When selling or renting a home in Western Australia you are required to have fitted a minimum of two working RCD’s (Residual Current Devices) also known as Safety Switches, these should be connected in series with all lighting and power circuits in your home. Devices with fixed wiring like air conditioners and cooking equipment are not required to have them fitted retrospectively, but we recommend you do so.
Retrofitting RCD’s in your switchboard can be relatively easy and cause little disruption, however we often discover poor wiring, and asbestos within older switchboards, so this can cause some delays. Usually these older switchboards have rewireable fuses instead of the modern safer circuit breakers and RCDs, along with asbestos Zelemite backing plate to which they are mounted, we recommend to retrofit a new modern switchboard in place of these now unsafe relic’s of the past.
RCD’s should be tested regularly – press the test button every three to six months to test the correct operation of your RCD’s, if they wont reset give PRF Electrical a call and we will promptly attend to the fault.
Smoke alarms fitted to mains power are also required, there should be a minimum of one fitted, but we quite often install two or more throughout larger homes.

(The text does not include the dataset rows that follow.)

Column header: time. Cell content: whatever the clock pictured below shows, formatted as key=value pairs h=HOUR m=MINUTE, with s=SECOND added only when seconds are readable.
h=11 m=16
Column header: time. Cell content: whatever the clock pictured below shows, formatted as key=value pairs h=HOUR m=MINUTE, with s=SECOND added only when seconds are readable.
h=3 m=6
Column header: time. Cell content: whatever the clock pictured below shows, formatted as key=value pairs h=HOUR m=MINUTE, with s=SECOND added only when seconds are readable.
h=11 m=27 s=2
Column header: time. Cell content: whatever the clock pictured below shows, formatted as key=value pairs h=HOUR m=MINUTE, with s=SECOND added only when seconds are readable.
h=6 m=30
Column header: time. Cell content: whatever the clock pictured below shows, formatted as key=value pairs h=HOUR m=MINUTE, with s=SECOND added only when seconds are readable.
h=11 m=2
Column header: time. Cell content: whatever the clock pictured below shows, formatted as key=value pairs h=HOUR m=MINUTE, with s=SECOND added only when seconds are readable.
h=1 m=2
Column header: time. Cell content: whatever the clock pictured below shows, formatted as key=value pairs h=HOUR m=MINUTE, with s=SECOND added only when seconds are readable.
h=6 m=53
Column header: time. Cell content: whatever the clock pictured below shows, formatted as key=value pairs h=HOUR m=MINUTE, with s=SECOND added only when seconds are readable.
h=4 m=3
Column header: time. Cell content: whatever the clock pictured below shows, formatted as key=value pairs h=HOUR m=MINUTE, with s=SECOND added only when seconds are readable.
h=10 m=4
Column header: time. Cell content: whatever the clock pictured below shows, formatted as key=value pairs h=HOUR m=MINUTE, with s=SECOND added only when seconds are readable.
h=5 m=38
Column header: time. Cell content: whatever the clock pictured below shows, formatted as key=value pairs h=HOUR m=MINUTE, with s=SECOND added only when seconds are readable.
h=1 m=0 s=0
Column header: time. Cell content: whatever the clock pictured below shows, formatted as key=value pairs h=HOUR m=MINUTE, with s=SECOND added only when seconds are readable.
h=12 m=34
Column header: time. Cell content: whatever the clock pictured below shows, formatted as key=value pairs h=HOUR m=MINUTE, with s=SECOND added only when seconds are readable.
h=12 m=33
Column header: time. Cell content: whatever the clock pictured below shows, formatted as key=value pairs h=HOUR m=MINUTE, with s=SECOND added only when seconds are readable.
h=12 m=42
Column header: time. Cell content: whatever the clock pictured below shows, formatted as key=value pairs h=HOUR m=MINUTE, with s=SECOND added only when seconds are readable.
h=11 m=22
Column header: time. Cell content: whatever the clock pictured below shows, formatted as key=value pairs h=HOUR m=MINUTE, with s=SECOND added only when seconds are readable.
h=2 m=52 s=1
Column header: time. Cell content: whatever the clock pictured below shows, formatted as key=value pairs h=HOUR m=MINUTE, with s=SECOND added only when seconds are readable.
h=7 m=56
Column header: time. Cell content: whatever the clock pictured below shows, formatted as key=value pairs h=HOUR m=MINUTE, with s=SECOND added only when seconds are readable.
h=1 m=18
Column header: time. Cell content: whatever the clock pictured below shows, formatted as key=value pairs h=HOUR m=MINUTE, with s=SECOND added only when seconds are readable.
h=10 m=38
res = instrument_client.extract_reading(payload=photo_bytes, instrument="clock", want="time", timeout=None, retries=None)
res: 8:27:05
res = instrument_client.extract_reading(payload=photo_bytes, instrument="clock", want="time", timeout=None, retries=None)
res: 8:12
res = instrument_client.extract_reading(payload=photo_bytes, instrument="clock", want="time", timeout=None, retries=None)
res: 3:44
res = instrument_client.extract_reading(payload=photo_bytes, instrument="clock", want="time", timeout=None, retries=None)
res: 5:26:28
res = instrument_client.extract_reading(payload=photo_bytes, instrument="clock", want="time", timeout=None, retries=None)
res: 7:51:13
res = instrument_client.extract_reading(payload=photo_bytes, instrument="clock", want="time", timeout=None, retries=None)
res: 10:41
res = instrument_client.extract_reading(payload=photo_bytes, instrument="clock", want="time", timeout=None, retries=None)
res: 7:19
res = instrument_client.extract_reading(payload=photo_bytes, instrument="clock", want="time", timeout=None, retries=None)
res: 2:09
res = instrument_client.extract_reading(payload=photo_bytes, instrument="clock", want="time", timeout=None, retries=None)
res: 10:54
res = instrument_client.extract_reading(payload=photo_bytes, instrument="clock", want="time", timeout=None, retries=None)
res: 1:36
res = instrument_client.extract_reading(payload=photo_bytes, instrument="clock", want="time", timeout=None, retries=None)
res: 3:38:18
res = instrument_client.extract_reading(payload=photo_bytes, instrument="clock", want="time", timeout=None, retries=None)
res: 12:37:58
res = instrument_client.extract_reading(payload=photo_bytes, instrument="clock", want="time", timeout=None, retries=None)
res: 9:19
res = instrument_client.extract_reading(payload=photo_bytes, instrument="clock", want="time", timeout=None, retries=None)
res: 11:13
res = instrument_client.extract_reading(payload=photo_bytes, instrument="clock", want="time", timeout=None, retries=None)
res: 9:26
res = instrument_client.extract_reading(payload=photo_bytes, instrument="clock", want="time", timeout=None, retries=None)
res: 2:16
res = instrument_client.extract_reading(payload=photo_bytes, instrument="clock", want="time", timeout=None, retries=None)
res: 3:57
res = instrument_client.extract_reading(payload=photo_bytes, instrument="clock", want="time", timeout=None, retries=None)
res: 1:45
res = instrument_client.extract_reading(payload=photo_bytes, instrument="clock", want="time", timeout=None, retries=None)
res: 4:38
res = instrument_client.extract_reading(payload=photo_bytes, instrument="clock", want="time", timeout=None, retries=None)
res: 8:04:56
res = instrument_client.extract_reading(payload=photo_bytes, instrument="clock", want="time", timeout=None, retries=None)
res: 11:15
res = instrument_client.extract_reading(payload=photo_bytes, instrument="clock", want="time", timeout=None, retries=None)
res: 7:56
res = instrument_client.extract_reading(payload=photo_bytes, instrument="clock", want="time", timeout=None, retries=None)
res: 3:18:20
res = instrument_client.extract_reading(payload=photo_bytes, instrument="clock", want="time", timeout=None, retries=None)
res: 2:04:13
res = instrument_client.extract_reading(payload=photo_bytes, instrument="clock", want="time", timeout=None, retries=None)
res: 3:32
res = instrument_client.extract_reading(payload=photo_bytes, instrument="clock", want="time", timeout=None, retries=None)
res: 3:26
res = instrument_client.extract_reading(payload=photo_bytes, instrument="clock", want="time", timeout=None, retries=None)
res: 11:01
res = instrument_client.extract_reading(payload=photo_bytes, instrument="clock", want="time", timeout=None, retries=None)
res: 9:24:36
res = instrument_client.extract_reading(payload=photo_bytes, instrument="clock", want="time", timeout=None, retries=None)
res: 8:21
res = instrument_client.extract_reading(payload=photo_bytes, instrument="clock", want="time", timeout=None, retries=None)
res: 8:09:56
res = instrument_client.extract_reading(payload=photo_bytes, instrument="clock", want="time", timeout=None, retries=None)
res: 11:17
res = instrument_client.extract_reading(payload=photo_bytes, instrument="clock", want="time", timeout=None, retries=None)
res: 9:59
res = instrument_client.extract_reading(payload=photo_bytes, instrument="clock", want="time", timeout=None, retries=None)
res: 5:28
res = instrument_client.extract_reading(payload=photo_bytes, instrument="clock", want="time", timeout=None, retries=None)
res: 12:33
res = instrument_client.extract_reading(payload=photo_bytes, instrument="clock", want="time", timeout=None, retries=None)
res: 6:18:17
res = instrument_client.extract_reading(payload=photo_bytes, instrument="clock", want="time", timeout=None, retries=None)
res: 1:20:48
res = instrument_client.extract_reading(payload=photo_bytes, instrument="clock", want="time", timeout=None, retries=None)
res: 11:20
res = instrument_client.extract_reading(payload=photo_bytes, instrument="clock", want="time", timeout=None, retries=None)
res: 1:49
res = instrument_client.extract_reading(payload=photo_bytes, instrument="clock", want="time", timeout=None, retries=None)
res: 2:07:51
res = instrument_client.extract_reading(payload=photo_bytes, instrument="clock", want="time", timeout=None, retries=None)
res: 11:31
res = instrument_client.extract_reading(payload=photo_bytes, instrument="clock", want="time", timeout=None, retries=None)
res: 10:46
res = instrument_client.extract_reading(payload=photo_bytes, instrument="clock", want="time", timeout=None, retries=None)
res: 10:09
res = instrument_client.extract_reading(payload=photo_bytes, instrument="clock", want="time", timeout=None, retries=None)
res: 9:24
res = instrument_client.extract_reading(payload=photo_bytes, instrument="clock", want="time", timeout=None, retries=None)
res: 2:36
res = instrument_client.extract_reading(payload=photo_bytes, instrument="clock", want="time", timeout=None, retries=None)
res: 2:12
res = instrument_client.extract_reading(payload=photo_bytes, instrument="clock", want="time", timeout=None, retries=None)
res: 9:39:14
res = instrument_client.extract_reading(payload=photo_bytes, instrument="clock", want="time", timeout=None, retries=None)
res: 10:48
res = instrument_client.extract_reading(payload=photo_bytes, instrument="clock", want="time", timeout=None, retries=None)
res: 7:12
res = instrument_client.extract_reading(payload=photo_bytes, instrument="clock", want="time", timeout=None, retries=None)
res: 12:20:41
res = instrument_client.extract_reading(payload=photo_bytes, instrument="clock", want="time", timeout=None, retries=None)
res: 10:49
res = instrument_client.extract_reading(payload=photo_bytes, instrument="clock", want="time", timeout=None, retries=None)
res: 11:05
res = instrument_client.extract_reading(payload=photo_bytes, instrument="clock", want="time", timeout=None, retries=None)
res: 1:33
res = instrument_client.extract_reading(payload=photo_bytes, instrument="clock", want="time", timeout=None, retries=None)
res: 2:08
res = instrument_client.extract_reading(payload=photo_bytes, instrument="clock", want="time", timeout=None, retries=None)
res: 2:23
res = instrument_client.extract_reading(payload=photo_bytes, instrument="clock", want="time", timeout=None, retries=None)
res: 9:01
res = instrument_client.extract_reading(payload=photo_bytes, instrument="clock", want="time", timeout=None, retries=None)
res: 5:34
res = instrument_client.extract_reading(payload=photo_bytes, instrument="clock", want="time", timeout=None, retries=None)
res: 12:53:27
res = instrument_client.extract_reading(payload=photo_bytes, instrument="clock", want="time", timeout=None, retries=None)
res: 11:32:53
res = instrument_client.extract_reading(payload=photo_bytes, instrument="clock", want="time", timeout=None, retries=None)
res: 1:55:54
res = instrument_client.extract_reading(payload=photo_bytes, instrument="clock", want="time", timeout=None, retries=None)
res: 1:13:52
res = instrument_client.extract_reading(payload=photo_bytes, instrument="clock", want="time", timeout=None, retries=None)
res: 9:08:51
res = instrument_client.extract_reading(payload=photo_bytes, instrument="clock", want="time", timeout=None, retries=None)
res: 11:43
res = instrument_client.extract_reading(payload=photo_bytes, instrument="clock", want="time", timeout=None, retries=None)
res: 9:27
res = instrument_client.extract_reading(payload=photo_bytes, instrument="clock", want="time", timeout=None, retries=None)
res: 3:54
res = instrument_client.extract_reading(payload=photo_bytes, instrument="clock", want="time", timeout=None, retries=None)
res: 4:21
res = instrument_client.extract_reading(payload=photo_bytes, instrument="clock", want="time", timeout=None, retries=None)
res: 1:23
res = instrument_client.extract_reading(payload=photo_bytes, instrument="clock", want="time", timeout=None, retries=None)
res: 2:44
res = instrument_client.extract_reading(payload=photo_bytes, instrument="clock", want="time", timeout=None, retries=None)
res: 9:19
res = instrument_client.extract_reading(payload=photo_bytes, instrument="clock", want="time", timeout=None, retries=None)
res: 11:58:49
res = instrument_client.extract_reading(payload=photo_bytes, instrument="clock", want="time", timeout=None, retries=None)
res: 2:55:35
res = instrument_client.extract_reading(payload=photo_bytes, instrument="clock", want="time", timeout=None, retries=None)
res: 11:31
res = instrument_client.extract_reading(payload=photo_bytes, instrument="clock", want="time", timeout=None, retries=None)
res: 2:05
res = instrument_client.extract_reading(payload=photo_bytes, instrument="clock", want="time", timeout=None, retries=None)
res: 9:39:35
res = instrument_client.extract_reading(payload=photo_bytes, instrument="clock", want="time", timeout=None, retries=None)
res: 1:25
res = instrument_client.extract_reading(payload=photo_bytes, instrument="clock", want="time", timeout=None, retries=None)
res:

The objective is to have alarms installed in or near sleeping areas. Also a new requirement is to have all detectors interconnected, so if one should trigger an alarm then they will all alarm, waking the household to smoke.
A debate recently about Ionisation verses Photoelectric smoke detectors was aired on TV, we are not averse to which type you want fitted in your home. Ionisation detectors react better to detecting fast-flaming fires that don’t emit much visible smoke-heat and larger particles of smoke, whereas Photoelectric detect finer particles of smoke and are best at detecting smoky and smouldering fires these should be cleaned more often to prevent false triggering.
Don’t forget the 1st April every year is your smoke alarms birthday – give it a new battery and a wipe over to remove dust.